Während in den USA die „Trump-o-kalypse“ näher rückt, versucht das Hillary-Camp den Donald mit den eigenen Waffen zu schlagen. Indem es, laut „Wort“, etwa einen „Trump-Beleidigungsgenerator“ anbietet. Das „Trump Yourself“-Programm scannt „das eigene Facebook-Profil und spuckt dann eine Beleidigung nach Trump-Art aus“. Wir zum Beispiel werden als „Hater and Loser“ verhunzt. Unser Fratzenbuch-Profil ist auch noch nicht ganz komplett. Vielleicht kommt am Ende ein Lob raus?

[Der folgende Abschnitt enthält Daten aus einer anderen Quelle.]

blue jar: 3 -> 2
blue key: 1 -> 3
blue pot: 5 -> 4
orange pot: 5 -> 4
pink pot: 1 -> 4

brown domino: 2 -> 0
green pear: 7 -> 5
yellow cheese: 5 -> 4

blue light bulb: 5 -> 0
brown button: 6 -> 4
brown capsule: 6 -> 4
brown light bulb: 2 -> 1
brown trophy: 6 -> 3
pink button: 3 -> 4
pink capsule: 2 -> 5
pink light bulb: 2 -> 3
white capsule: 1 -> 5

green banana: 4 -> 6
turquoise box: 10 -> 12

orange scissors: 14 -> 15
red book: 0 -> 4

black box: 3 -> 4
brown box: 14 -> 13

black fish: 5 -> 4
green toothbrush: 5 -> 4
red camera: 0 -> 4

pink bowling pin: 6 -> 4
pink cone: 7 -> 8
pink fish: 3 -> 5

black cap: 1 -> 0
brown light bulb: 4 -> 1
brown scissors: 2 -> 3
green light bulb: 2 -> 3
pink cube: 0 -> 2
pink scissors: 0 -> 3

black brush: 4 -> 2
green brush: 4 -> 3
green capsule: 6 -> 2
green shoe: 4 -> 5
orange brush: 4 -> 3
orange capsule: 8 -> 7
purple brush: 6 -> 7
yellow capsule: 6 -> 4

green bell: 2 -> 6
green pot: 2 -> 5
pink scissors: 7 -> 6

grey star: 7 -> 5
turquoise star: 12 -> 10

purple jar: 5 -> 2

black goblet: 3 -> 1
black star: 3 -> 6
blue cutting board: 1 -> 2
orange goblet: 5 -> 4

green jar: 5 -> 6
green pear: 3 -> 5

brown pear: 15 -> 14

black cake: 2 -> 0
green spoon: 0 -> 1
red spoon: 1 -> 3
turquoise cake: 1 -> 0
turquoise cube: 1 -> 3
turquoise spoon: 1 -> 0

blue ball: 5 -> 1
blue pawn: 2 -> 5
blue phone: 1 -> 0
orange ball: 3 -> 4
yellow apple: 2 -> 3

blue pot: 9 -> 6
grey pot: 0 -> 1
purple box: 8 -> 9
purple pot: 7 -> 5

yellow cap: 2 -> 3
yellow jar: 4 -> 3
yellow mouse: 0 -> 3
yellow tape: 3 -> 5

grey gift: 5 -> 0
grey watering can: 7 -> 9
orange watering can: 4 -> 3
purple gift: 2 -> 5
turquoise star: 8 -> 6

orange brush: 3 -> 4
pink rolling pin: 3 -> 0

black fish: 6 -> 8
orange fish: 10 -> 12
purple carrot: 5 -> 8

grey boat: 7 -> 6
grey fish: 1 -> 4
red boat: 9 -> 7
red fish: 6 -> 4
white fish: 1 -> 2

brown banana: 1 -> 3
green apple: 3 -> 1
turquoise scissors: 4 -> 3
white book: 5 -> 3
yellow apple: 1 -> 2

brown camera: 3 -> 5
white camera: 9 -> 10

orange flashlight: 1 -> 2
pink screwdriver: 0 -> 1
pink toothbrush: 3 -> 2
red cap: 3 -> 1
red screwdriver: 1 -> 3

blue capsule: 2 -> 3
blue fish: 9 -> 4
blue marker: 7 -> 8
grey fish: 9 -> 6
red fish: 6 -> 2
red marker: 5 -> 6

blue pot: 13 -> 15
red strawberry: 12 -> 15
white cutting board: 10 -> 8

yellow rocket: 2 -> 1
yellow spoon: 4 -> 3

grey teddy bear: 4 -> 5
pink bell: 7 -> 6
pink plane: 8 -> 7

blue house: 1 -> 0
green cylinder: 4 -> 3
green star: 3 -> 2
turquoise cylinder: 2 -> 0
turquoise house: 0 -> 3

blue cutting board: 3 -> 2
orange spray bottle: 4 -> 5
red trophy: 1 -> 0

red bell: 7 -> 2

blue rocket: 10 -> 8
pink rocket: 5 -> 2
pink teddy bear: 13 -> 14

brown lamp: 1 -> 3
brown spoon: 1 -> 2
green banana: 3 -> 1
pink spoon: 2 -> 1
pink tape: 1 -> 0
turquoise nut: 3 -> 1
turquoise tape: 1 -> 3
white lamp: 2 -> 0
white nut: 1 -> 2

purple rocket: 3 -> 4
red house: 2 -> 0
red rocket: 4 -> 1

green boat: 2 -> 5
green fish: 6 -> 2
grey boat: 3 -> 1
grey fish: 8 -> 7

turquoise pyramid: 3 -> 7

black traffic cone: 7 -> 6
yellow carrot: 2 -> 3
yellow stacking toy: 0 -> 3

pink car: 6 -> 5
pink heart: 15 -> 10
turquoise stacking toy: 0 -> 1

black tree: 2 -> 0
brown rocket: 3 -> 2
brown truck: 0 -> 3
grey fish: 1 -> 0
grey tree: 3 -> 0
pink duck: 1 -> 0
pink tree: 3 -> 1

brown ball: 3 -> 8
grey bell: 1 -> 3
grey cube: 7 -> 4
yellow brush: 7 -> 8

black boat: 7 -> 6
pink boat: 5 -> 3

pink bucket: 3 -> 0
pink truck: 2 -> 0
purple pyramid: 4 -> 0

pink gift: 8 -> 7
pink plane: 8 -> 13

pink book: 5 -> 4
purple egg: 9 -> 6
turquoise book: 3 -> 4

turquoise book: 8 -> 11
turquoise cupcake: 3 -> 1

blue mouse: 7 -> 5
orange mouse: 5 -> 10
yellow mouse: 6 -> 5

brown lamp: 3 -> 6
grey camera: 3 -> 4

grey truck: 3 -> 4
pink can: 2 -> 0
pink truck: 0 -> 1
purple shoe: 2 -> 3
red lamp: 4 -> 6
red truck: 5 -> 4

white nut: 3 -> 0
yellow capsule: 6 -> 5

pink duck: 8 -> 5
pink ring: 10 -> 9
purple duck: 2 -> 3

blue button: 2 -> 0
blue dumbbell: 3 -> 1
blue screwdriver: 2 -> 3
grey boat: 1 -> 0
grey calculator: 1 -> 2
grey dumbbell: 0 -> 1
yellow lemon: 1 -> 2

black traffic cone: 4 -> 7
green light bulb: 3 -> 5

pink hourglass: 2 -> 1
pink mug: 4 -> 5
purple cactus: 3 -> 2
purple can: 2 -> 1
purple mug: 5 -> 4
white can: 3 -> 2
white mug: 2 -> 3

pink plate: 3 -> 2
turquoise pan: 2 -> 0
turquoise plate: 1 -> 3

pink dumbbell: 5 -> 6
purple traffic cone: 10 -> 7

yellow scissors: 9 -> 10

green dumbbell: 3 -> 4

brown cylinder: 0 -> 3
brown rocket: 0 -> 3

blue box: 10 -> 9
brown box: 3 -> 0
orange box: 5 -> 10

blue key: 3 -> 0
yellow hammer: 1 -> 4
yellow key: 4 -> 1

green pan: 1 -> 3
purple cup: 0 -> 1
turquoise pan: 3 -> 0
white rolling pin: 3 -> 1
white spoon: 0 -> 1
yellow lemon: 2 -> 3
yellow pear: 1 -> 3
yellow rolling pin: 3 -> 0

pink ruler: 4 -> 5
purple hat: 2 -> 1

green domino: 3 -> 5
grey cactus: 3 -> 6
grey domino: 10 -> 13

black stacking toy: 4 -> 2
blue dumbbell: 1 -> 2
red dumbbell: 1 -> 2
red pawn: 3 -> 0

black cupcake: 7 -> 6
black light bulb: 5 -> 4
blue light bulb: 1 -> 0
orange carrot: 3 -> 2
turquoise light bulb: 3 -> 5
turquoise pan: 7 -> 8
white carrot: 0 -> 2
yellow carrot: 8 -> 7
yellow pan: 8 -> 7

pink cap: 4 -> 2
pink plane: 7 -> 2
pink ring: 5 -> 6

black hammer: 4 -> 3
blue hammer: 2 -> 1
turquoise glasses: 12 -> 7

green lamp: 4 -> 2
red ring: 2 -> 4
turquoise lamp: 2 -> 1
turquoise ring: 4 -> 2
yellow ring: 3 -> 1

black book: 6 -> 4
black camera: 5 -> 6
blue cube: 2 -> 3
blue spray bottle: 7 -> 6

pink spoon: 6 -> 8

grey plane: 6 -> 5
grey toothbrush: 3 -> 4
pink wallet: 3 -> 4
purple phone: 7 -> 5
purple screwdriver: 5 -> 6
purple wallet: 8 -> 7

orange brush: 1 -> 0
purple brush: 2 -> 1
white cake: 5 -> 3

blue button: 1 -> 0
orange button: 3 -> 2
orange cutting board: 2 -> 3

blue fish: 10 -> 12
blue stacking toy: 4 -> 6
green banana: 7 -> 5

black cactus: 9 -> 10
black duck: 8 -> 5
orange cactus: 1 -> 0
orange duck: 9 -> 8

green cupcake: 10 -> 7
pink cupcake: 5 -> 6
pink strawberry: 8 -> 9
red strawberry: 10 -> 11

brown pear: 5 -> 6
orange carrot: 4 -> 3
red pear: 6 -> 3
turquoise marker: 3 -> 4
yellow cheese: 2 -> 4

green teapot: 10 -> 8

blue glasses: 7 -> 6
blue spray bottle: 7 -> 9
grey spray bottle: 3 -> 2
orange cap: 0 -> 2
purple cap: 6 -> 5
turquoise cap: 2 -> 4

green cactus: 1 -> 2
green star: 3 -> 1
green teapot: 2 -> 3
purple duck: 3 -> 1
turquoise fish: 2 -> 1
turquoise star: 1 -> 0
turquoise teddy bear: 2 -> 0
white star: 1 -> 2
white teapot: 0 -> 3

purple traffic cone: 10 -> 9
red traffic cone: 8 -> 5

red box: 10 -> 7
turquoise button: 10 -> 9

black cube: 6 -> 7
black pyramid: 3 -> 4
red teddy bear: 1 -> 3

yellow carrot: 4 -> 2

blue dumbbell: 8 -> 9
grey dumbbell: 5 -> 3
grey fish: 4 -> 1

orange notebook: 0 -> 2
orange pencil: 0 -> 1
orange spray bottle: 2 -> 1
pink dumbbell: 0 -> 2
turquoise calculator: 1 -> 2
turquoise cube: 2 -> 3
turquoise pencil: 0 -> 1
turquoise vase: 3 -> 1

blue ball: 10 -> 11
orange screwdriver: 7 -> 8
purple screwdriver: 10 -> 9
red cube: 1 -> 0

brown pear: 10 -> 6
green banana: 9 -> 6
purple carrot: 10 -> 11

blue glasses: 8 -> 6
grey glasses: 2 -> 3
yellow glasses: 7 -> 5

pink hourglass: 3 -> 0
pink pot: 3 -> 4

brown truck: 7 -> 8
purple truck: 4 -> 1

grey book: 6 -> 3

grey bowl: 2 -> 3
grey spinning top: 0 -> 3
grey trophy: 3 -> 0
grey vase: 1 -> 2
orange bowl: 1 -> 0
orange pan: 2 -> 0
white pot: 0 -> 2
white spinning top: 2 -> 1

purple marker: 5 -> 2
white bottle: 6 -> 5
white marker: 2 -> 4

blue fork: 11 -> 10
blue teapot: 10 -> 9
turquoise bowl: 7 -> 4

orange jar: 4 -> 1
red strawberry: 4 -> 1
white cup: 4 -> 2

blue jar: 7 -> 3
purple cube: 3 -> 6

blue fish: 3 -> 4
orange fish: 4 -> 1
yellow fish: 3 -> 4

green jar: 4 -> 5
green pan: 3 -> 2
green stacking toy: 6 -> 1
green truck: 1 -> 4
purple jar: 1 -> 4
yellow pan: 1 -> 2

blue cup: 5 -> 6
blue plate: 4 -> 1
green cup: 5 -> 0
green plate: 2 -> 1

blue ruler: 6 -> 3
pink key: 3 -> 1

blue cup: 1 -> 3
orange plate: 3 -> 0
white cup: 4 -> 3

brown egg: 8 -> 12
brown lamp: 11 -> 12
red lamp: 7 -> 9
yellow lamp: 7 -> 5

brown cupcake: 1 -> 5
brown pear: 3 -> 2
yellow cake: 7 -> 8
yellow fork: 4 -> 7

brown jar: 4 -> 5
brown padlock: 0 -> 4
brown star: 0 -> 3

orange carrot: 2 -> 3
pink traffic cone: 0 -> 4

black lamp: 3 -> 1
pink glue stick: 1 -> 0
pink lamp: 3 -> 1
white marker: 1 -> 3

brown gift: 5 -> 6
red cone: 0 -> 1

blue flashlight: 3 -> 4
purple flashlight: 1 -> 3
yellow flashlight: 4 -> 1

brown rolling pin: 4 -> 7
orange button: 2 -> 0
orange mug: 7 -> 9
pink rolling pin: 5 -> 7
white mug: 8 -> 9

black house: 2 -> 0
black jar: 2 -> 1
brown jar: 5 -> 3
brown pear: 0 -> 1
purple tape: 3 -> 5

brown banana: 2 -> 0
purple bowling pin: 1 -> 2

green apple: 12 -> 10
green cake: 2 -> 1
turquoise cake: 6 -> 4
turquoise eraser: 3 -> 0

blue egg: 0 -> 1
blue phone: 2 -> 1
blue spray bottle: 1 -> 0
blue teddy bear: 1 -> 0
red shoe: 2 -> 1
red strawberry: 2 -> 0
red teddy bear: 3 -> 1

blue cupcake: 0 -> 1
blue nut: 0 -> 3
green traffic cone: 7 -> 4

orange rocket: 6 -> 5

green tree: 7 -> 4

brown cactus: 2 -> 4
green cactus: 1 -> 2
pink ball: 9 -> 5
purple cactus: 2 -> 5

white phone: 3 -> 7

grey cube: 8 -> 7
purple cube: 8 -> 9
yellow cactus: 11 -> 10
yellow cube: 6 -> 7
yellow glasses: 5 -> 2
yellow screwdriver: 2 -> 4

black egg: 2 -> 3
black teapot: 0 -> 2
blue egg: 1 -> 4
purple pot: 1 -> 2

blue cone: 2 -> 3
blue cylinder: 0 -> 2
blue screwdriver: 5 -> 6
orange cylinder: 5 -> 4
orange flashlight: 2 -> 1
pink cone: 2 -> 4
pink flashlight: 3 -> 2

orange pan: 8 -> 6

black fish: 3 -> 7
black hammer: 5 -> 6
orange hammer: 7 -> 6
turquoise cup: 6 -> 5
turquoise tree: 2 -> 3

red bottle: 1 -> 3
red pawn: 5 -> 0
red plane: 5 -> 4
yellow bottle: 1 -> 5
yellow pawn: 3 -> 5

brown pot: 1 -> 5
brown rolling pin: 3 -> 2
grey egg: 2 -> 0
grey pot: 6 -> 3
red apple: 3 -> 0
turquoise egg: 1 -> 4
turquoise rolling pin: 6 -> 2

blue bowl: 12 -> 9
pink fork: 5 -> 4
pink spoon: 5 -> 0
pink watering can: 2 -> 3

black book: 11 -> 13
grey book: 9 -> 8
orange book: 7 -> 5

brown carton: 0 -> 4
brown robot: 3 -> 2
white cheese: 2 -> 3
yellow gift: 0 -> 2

Leer des Lobes war indes der Gastronomie-Kritiker des „T“, der sich zum bettel’schen Briefing-Barbecue verirrt hatte und uns folgende Einschätzung kredenzte: „Dass die Regierung ihr Zukunftspaket (trotz Skepsis des Vizepräsidenten) ernst nimmt, drückte sich in bescheidenen Mettwürsten und Thüringern (deren Name seit dem Zusammenbruch der Mauer und den anschließend formulierten Ansprüchen aus einem neuen östlichen deutschen Bundesland auf die seltsamsten Weisen verhunzt wurde) aus“. Nun gab es zwar zum „Metti“ grüne Alternativen aber, „die wahren lukullischen Highlights waren gestern aber eher bei der Opposition zu finden“. Gemeint war der adr-Bilanzschmaus, wo es offensichtlich Gamb(i)as gewürfelt und flambiert gab und zum Dessert Schäume à la „Nach-den-Wahlen-kommt-niemand-an-der-ADR-vorbei“. Schluck! Gibt das Sodbrennen.